珊瑚看著還無知無覺地跟鐵樹玩著雪的小栓,心里有些不是滋味,本以為一個被人休棄,一個妻離子散,也該是到了頭了,沒想到竟還……
隨便折騰了點東西給孩子們吃了,孩子們啃著餅子涼玉米,肚子里涼颼颼的,非要弄點熱湯來喝。珊瑚雖說從嫁了呆子后對火也不似之前那么害怕了,灶上燒著火她也能燒飯做菜,可到現在也不怎么敢生火。

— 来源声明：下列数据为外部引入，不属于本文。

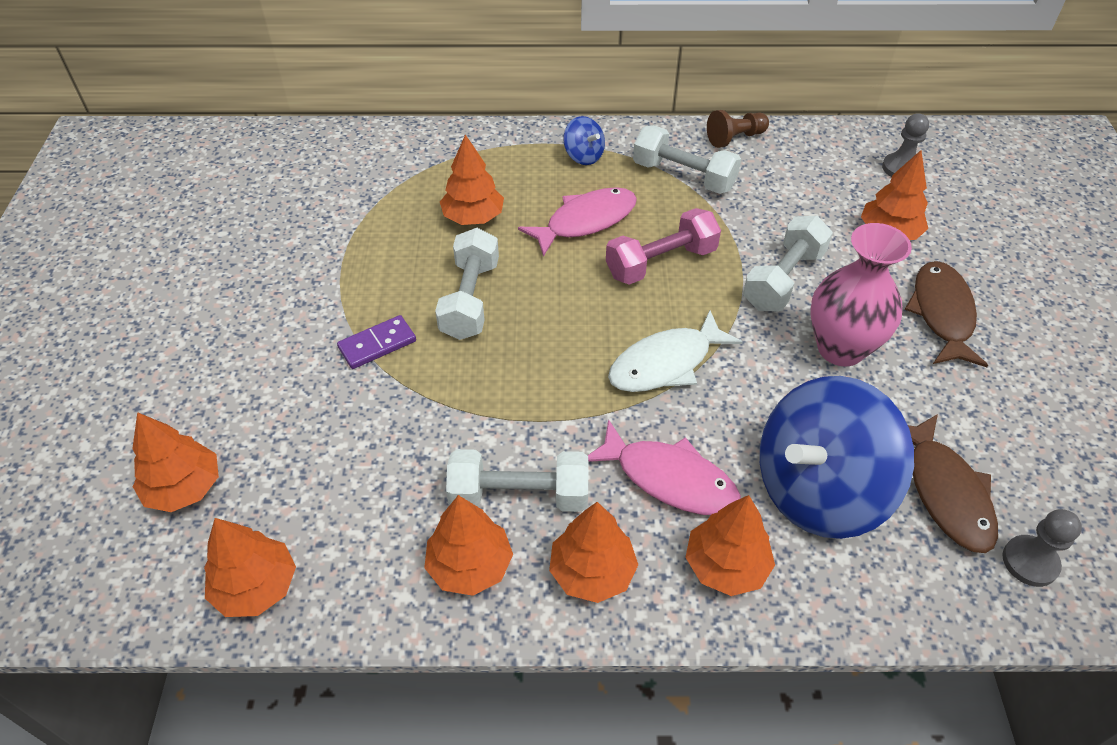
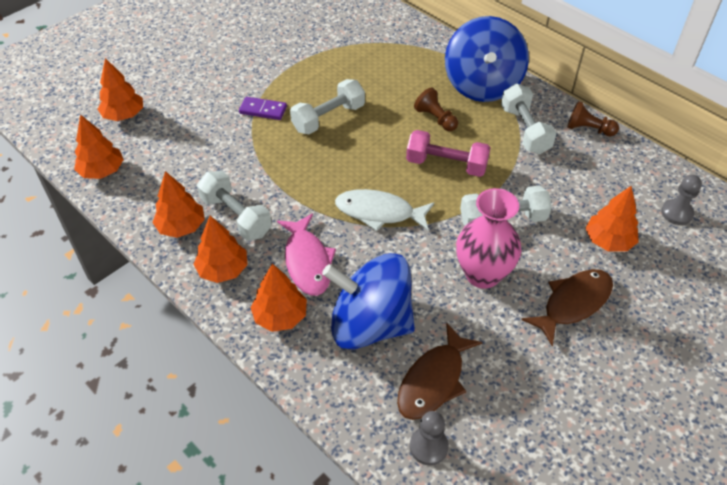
camera: 45 degrees right, 0 degrees up
orange tree [440,134,504,225] -> none
pink fish [518,187,637,257] -> brown pawn [414,88,458,131]
blue spinning top [563,116,605,165] -> blue spinning top [445,16,529,102], size x2.36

倆孩子這會子吃得難受,珊瑚自個兒其實也挺不舒服的,往常在家里,大冬天的呆子也沒事兒,偶爾還是呆子熱湯熱飯地做的,加上最近身子懶了不少,一上炕便睡得不知日出日落。可這幾天又是著急上火又是事兒多的,早上趕早過來,連口熱乎湯飯也沒吃上,整個肚子里都涼颼颼的,頭昏昏沉沉的,憋了口氣跑過來還險些暈倒。
除了身子,珊瑚也是憋屈的,好好兒的一個大過年偏給折騰成這樣,又是珍珠又是二叔的,今兒隔壁雙福父子倆也都跟著去幫忙了,連個熱乎年都過不上。珊瑚現在也不好意思讓雙福娘幫自己生火,大冷天兒的……
“我會啊!”鐵樹一舉手,臉上盡是自豪。
“你會?”珊瑚半信半疑,見他說會倒是想起了雙財,拉下鐵樹高舉的手,讓他去叫雙財過來。
鐵樹嘟著嘴,不滿地反抗自己真的會燒火。
珊瑚笑著安撫兩句,一算鐵樹也已經七歲,個頭也長了許多,稚氣未脫的臉上有些許神態跟自己如出一轍。心中安慰,寵溺的眼神更是讓鐵樹眼珠子一轉,使勁兒說明自己真的會燒火,軟磨硬泡著希望珊瑚給他機會讓他生火。